The City Council overwhelmingly approved the Related Companies’ application to build a million square feet of retail space at the site of the Bronx Terminal Market. Demolition on the existing buildings, just south of Yankee Stadium, could begin as early as June, the developer said.
The nearly unanimous council vote did not reflect the layers of difficulties that have surrounded the project. Union leaders worried that a big-box store with poor labor practices, like Wal-Mart, would end up occupying the mall. Neighborhood advocates said the mall’s stores would exclude the area’s residents, among the poorest in the city, and that the added competition would hurt local businesses.
Some local leaders also expressed concern for the future of a group of ethnic food purveyors who occupy the Bronx Terminal Market.
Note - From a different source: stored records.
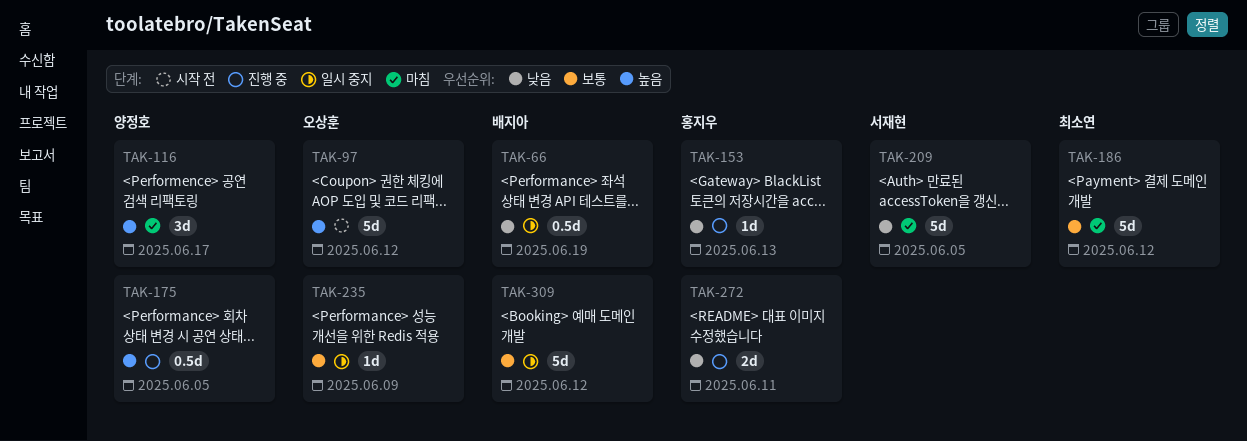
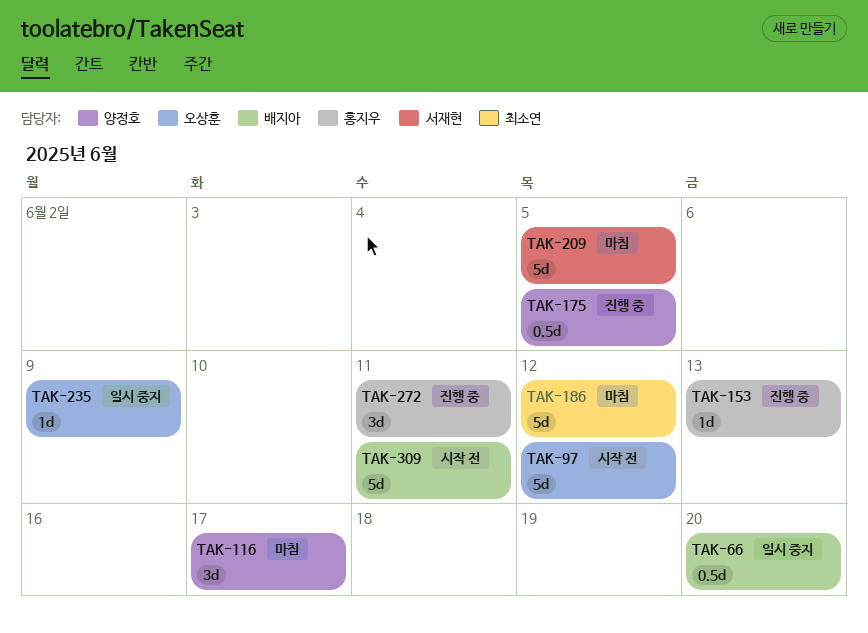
TAK-66, due: Jun 19 -> Jun 20
TAK-272, estimate: 2d -> 3d
TAK-309, status: 일시 중지 -> 시작 전
TAK-309, due: Jun 12 -> Jun 11

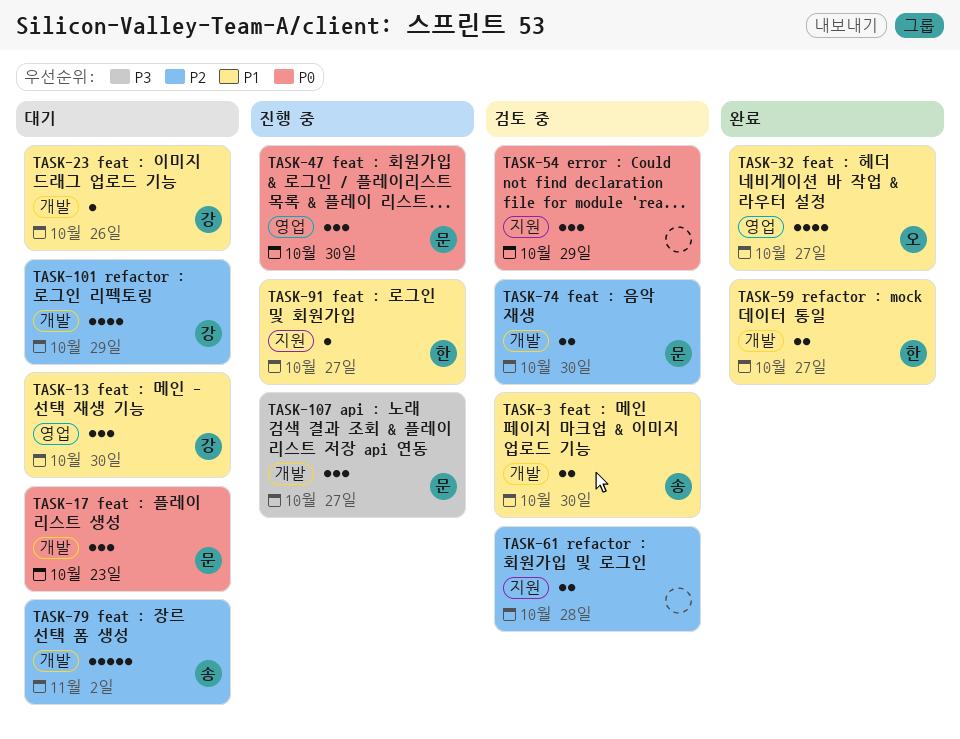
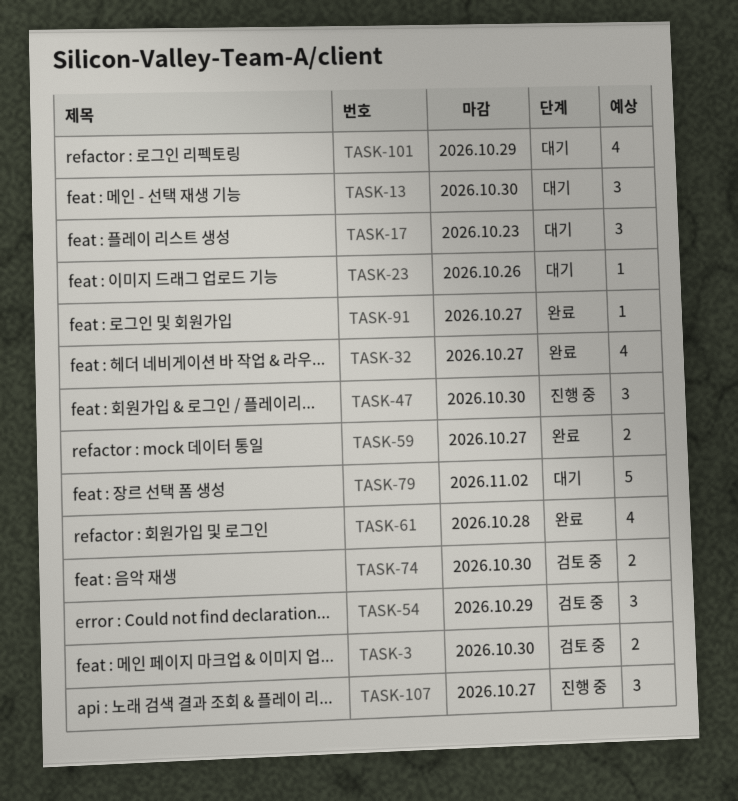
TASK-61, status: 검토 중 -> 완료
TASK-61, estimate: 2 -> 4
TASK-91, status: 진행 중 -> 완료

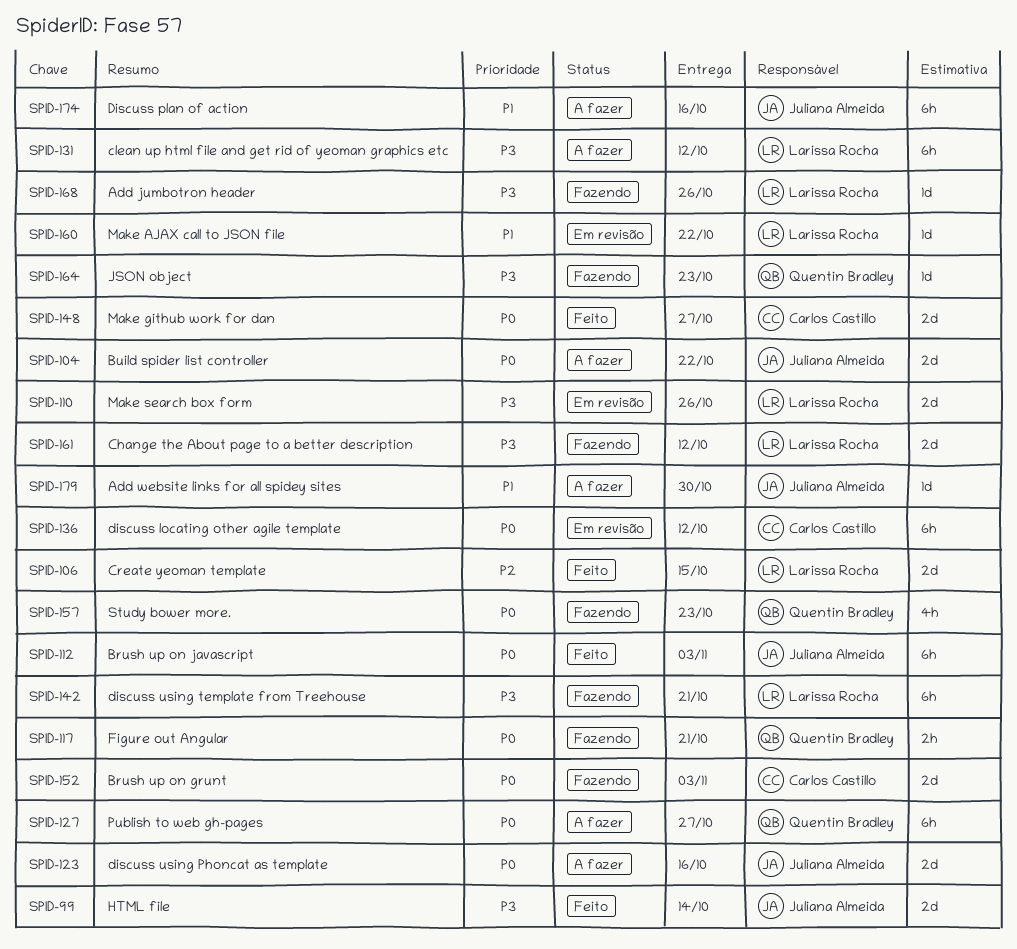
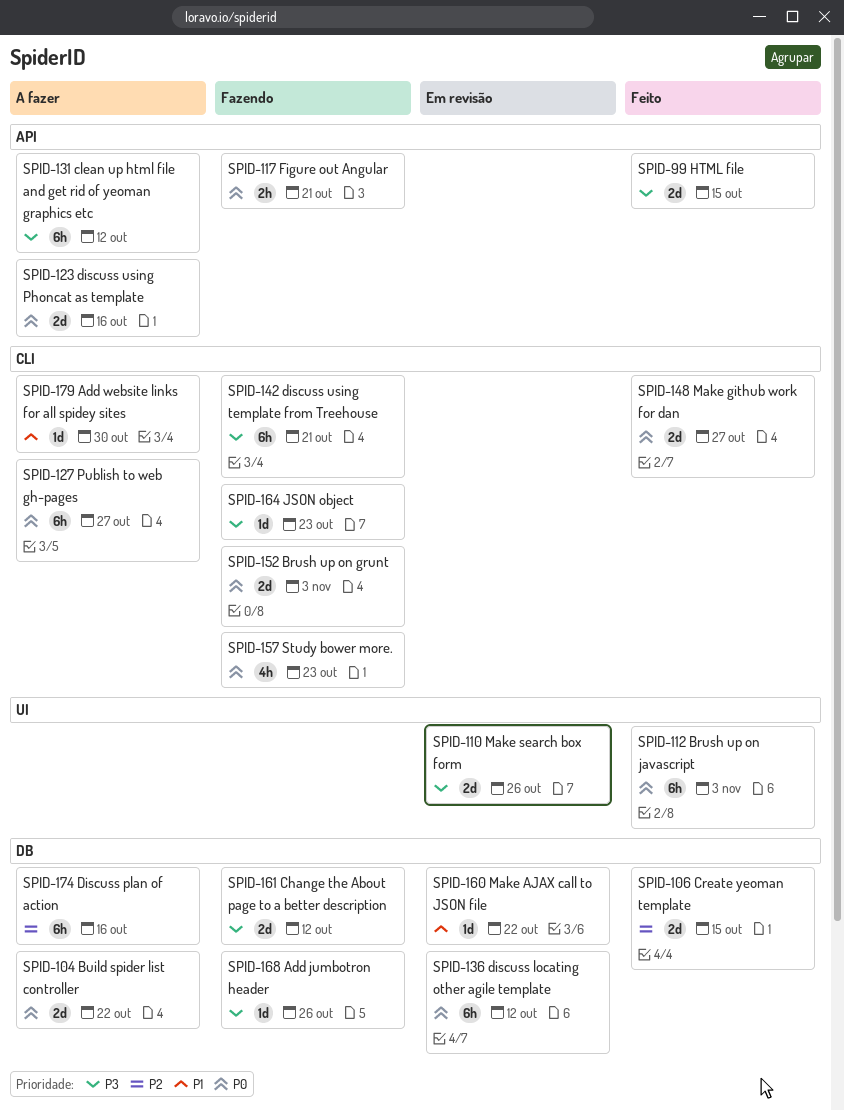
SPID-99, due: Oct 14 -> Oct 15
SPID-174, priority: P1 -> P2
And government watchdogs charged that the developer’s no-bid lease for the site was too laden with incentives and was born from a close relationship between the developer and City Hall.
In a statement yesterday, Mayor Bloomberg hailed the project as a victory for the residents of the South Bronx, saying: “The project will keep shopping dollars in the Bronx that are flowing to New Jersey and Westchester, and create new open space along the Harlem River.”
Yesterday’s approval coincided with the signing of a community benefits agreement between the Bronx delegation of council members, the president of the Bronx, Adolfo Carrion, the project developer, the Related Companies, and members of some neighborhood groups. It aimed to address some of the contentious issues.
Council Member Joel Rivera, a Democrat of the Bronx, said a community task force assembled to negotiate the agreement initially sought $30 million from the developer. An attorney for Related, Jesse Masyr, said the final agreement cost the developer about $5 million.
The agreement specifically banned the presence of Wal-Mart or a Wal-Mart subsidiary in the mall. It also said that Related would pay $3 million to a job-referral program that aims to help employ local Bronx residents. It also set certain thresholds for construction dollars and retail space to award to local businesses. Should a store that charges a membership fee locate at the mall, like BJ’s Wholesale Club, the developer will pay half the membership fees for 2,000 local families. Annual membership fees at BJ’s are about $45.
Yesterday, council members of the Bronx and Mr. Carrion touted the agreement as one of the biggest and most valuable community benefit agreements ever signed.
“We got more concessions than mostly any other CBA in the United States of America,” Mr. Rivera said. “It is never perfect, but it is pretty darn close to it.”
Yesterday, the representative of the Bronx Terminal Market merchants who have been fighting their eviction and the amount of their initial $8 million relocation package, Stan Meyer, said a deal with the city to secure about $2 million more in relocation funds was close to being signed.